→ **TASK BRIEF**:
From the data below, repeat exactly the lines from the line with "left wrist: (137, 170)" to the line with "right knee: (52, 151)", both included.

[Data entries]
════════

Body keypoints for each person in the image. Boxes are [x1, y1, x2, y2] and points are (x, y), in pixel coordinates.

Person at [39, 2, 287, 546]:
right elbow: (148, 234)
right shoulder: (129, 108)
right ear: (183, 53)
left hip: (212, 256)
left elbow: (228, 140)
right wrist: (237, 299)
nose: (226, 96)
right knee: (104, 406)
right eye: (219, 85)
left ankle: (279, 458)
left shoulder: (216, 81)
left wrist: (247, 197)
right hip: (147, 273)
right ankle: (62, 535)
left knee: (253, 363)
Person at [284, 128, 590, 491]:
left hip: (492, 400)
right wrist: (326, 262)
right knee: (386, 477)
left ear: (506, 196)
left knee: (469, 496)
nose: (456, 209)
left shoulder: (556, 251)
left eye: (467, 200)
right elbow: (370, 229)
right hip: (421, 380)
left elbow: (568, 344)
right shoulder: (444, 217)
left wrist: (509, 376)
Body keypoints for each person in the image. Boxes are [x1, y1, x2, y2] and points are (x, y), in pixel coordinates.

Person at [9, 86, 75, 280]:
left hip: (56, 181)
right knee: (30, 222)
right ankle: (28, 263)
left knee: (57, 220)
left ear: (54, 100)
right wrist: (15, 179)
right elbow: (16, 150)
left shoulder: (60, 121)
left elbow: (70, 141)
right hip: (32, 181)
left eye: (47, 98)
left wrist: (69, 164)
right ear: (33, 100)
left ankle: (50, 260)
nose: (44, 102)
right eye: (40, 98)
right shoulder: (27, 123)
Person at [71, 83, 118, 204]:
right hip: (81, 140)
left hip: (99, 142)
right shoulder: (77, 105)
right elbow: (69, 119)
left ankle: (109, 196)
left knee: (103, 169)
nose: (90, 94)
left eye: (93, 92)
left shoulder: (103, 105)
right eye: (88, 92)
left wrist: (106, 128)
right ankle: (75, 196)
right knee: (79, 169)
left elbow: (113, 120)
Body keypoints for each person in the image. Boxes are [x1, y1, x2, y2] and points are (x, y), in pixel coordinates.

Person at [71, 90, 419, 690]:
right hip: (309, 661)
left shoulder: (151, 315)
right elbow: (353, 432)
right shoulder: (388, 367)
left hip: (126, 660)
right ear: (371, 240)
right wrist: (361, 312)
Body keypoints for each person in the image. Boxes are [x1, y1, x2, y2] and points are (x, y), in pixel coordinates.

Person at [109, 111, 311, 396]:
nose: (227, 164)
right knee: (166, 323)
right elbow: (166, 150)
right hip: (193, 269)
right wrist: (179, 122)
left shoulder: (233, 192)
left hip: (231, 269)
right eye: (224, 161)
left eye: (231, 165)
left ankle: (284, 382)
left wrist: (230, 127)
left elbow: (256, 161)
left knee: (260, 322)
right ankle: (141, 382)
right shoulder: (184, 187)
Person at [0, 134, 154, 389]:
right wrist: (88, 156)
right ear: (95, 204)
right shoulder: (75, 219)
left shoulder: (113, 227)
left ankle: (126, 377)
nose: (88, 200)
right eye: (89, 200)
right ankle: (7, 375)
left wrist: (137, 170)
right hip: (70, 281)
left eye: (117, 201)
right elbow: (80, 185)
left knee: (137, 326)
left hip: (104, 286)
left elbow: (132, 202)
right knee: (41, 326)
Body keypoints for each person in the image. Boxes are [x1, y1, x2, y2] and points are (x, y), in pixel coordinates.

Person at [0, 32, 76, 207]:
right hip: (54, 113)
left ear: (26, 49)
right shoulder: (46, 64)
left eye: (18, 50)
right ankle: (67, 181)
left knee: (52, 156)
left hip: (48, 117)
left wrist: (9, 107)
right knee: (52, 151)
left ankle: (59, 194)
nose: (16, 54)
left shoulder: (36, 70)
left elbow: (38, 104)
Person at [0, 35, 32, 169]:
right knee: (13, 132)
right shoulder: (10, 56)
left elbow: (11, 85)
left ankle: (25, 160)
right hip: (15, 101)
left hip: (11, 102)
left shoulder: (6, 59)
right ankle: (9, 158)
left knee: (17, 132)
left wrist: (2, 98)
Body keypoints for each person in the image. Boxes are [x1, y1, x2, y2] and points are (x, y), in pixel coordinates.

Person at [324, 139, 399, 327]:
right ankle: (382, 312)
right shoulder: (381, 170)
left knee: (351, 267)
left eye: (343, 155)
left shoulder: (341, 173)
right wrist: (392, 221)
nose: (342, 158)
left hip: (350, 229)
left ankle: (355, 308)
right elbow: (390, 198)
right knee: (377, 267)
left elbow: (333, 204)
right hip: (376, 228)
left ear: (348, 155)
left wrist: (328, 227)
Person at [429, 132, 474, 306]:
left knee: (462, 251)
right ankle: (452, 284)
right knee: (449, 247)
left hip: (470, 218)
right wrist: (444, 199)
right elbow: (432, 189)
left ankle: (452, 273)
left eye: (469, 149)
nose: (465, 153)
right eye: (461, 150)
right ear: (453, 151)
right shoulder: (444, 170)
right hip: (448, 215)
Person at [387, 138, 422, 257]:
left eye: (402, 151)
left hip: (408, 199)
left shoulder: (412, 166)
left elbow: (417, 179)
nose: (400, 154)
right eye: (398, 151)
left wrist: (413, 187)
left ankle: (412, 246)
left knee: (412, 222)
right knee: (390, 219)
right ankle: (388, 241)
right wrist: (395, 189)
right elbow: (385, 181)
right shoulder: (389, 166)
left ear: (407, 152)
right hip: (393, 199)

════════

→ **EXERCISE RESULT**:
left wrist: (137, 170)
right hip: (70, 281)
left eye: (117, 201)
right elbow: (80, 185)
left knee: (137, 326)
left hip: (104, 286)
left elbow: (132, 202)
right knee: (41, 326)
Body keypoints for each person in the image. Boxes are [x1, y1, x2, y2] and points are (x, y), in pixel coordinates.

Person at [0, 32, 76, 207]:
right hip: (54, 113)
left ear: (26, 49)
right shoulder: (46, 64)
left eye: (18, 50)
right ankle: (67, 181)
left knee: (52, 156)
left hip: (48, 117)
left wrist: (9, 107)
right knee: (52, 151)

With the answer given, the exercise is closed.